1. That sweep I don't know the name of. Imagine you're in half-butterfly. You lift your hook up slightly. This lets you grab his hooked ankle with your hook-side hand. Your other arm digs under his unhooked leg. Pull his hooked leg towards you with your hand while you push it away with your shin. He gets swept backwards. I also do this one from butterfly if he gets into a combat base to avoid the hook sweep. If he gives me trouble, I'll switch to more normal x-guard or a leglock.
2. Butterfly guard hook sweep. Instead of a overhook on one side, I prefer to grab his wrist and push it between our bodies.
3. Armdrag, take the back. This is only at 3 because I don't really think of it as a sweep. It's more of a submission attempt the way I do it, but it frequently ends up with a sweep as the net result. This is my favorite/best move to turn the tables on a bigger/stronger/better top player in my guard.

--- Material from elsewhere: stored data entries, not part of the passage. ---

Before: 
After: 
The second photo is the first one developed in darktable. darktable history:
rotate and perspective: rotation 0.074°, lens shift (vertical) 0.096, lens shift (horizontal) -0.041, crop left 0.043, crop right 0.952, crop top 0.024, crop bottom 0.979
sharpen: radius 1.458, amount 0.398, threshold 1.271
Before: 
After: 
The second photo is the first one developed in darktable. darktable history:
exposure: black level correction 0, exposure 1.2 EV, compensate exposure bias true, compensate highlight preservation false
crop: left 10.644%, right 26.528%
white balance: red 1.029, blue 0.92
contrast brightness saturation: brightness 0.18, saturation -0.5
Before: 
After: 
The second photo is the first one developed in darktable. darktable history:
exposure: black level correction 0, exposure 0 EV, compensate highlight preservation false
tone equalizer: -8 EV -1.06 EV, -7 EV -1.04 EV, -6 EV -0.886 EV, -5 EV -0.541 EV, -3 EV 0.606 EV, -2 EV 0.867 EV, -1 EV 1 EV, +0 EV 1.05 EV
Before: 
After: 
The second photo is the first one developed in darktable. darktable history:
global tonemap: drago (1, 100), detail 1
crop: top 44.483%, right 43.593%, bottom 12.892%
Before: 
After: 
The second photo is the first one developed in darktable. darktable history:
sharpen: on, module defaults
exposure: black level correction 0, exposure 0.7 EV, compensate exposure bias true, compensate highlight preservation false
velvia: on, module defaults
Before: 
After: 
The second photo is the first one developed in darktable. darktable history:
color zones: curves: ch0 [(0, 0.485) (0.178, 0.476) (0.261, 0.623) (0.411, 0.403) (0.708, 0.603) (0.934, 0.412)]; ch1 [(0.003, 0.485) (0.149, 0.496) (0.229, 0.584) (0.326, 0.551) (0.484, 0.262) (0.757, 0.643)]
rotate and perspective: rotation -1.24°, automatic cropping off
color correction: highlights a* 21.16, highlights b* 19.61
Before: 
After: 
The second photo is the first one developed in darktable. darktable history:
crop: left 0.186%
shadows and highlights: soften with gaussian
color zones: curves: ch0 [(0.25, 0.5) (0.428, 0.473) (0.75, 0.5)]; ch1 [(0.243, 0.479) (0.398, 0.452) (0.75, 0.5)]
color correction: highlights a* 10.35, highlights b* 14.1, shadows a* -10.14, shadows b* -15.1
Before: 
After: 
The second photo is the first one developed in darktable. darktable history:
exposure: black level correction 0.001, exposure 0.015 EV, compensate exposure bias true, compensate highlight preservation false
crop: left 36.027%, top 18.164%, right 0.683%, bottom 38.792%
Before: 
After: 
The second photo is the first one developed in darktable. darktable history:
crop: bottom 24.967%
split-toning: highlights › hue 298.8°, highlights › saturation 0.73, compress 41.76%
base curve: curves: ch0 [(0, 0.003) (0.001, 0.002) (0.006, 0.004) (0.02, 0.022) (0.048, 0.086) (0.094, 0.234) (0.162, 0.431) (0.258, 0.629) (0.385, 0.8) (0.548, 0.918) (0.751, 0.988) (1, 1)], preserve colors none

The main thing is just to keep trying for them. Sweeps are hard, particularly if you're small or your opponent has good base (wrestlers are particularly hard to sweep). Also, they don't work in isolation unless you have your opponent WAAAY outclassed. You attempt a butterfly sweep, it catastrophically fails, you have to be prepared to immediately switch to something else. X-guard, leglock, whatever. Practice dealing with the things your opponents commonly do to counter your sweeps. I guarantee that they are giving up SOMETHING with every counter they do.